La low-tech sans la remise en cause de la société industrielle, c’est du bidouillage

Le mouvement low-tech, comme nombre de variations de l’écosystème écologique, se divise sur les objectifs à atteindre et sur les moyens d’y arriver. La phrase « Ça va dans le bon sens » semble clore ce genre de débat, comme si se contenter de faire « mieux que si c’était pire » réconfortait les personnes doutant des moyens d’actions. Réflexions.

Enfin, c’est très personnel, mais le côté politique assumé que je viens de lire sur le site Internet ne me semble vraiment pas nécessaire. À mon avis, il y a assez d’éducation sur les low-tech à faire sans noyer les messages dans des discours politiques clivants. Je ne vois pas en quoi les low-tech sont nécessairement politiques.

Encore un message reçu pour questionner la dimension politique assumée de la fresque des Low-techs. Revenons aux fondamentaux : tout comme, par définition, la low-tech s’oppose à la high-tech, la low-tech invite à repenser l’organisation de la société pour sortir de l’aliénation imposée par le machinisme et le société industrielle. Pour paraphraser la maxime « L’écologie sans la lutte des classes c’est du jardinage », proposons « La low-tech sans la remise en cause de la société industrielle, c’est du bidouillage ».

La convivialité d’Ivan Illich, une référence incomprise

Le mouvement low-tech se revendique généralement de références intellectuelles prestigieuses, et bien souvent, « La convivialité » d’Ivan Illich figure en bonne place dans les bibliographies. Pourtant, à lire les développements autour du terme low-tech, vocable que n’a jamais revendiqué Illich, difficile de croire que « La convivialité » a réellement été lu et compris. Toujours, les mêmes citations sur l’outil convivial ressortent, et soigneusement, le message principal du livre reste à l’écart, peut-être parce que sa dimension politique dérange.

Je vous propose deux citations extraites par mes soins.

« la limitation de l’outillage restera lettre morte tant qu’une nouvelle théorie économique n’aura pas atteint le stade opérationnel pour assurer la redistribution dans une société décentralisée »

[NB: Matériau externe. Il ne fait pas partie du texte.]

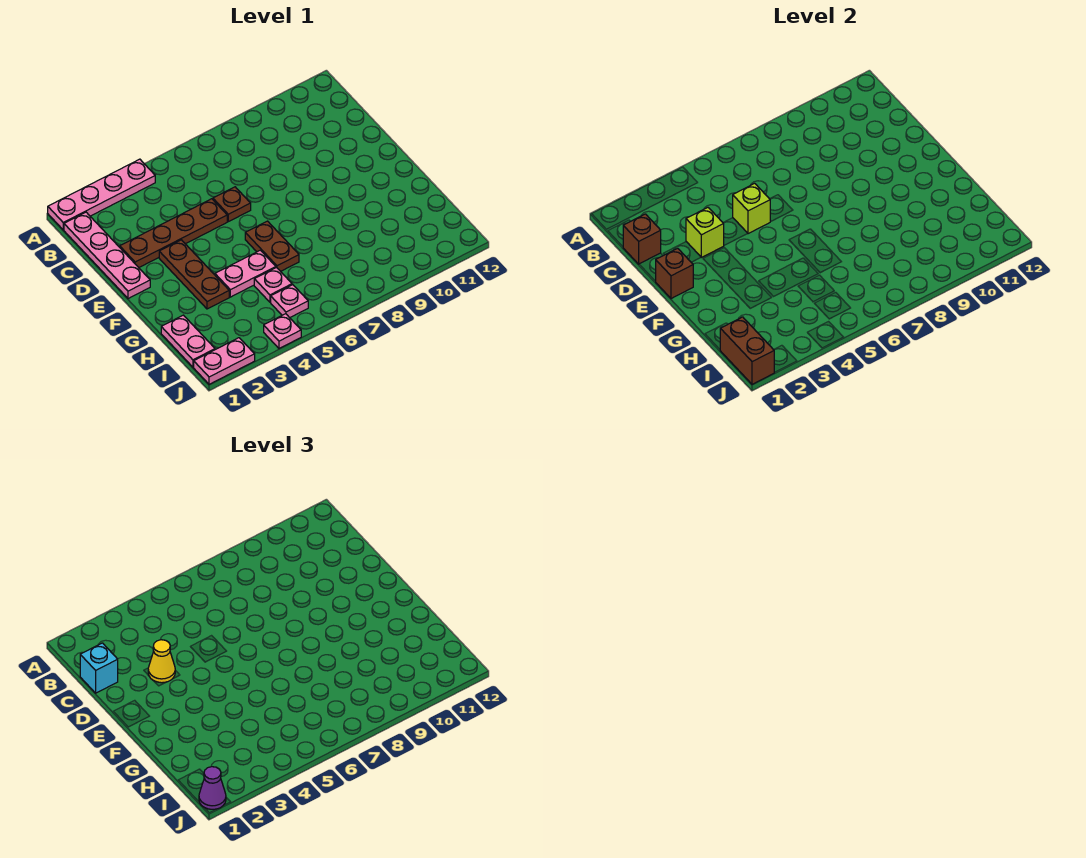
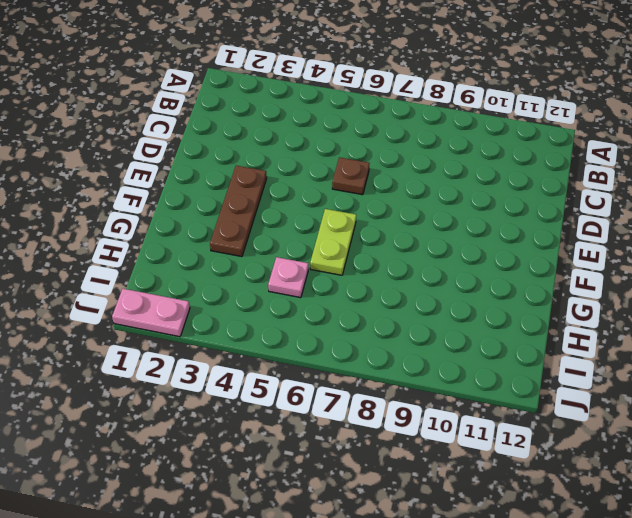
lime plate F6:G6 level 1 -> brown plate F6:G6 level 1
none -> pink plate A1:A4 level 1
none -> pink plate B1:E1 level 1
none -> brown plate D2:D5 level 1

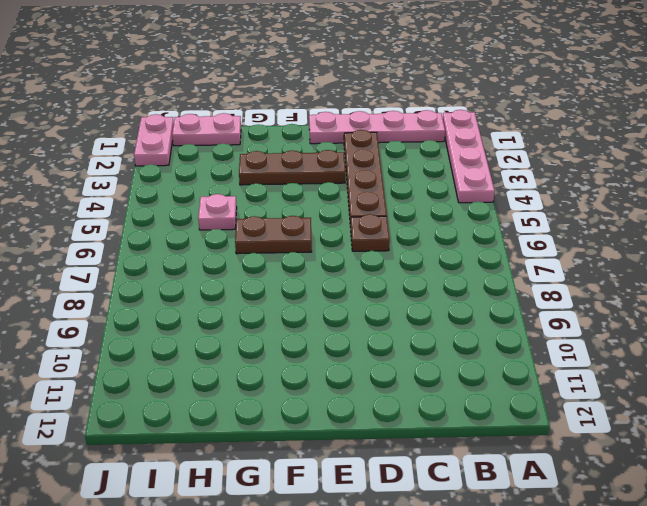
none -> pink plate G4:G5 level 1
none -> pink plate I5 level 1
none -> pink plate J4 level 1

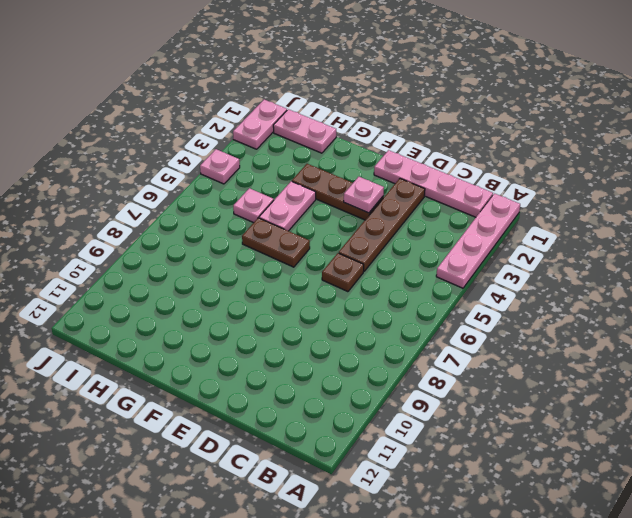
pink plate E3 level 2 -> pink plate I5 level 1
none -> brown brick C1 level 2
none -> lime brick D3 level 2
none -> lime brick D5 level 2

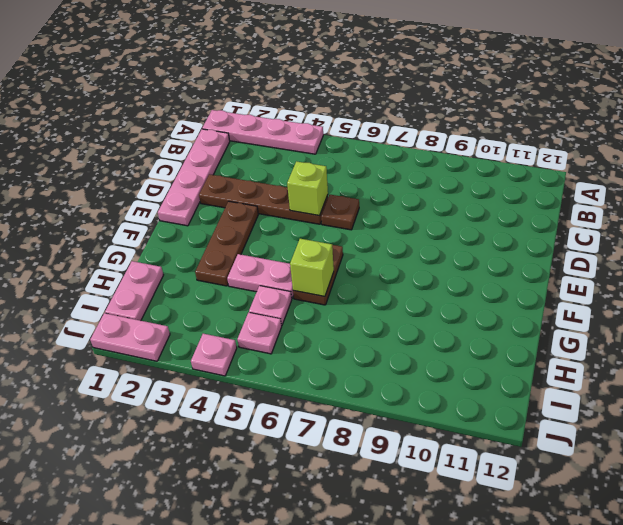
lime brick G6 level 2 -> lime brick D3 level 2
none -> brown brick C1 level 2
none -> brown brick E1 level 2
none -> brown brick I1:J1 level 2

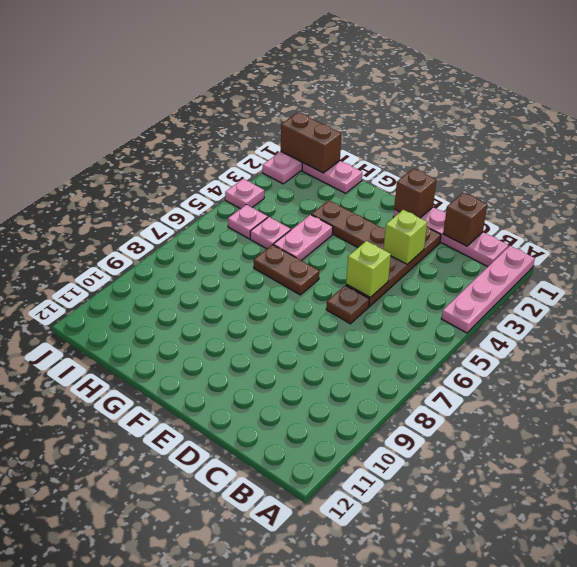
none -> cyan brick C1 level 3
none -> yellow cone D3 level 3
none -> purple cone J1 level 3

Ivan Illich, La convivialité

Sans aller jusqu’à une analyse poussée de cette œuvre, difficile de ne pas voir dans ces quelques citation une dimension politique claire d’un des ouvrages fondateurs de la pensée low-tech.

« Si nous voulons pouvoir dire quelque chose du monde futur, dessiner les contours théoriques d’une société à venir qui ne soit pas hyper-industrielle, il nous faut reconnaître l’existence d’échelles et de limites naturelles. […] Passé un certain seuil, l’outil, de serviteur, devient despote. […] Alors il sera possible d’articuler de façon nouvelle la triade millénaire de l’homme, de l’outil et de la société. »

Ivan Illich, La convivialité

La portée de La convivialité d’Ivan Illich ne peut se résumer en deux citations. Cet ouvrage nécessite plusieurs lectures tant la profondeur des idées demande une phase de digestion et de confrontation. Mais citer cet ouvrage en niant sa portée politique relève de la mascarade.

Une dimension politique de la low-tech indéniable

Tant d’autres livres dénonçant le gigantisme de la société industrielle et l’inéluctabilité de sa technique auto-accroissante d’auteurs tels que Jacques Ellul, Lewis Mumford, ou Ernst Schumacher appartiennent au corpus idéologique revendiqué par la low-tech. Utiliser le terme low-tech en niant sa dimension politique, c’est ne pas assumer un statut de bidouilleur très loin des enjeux de notre époque.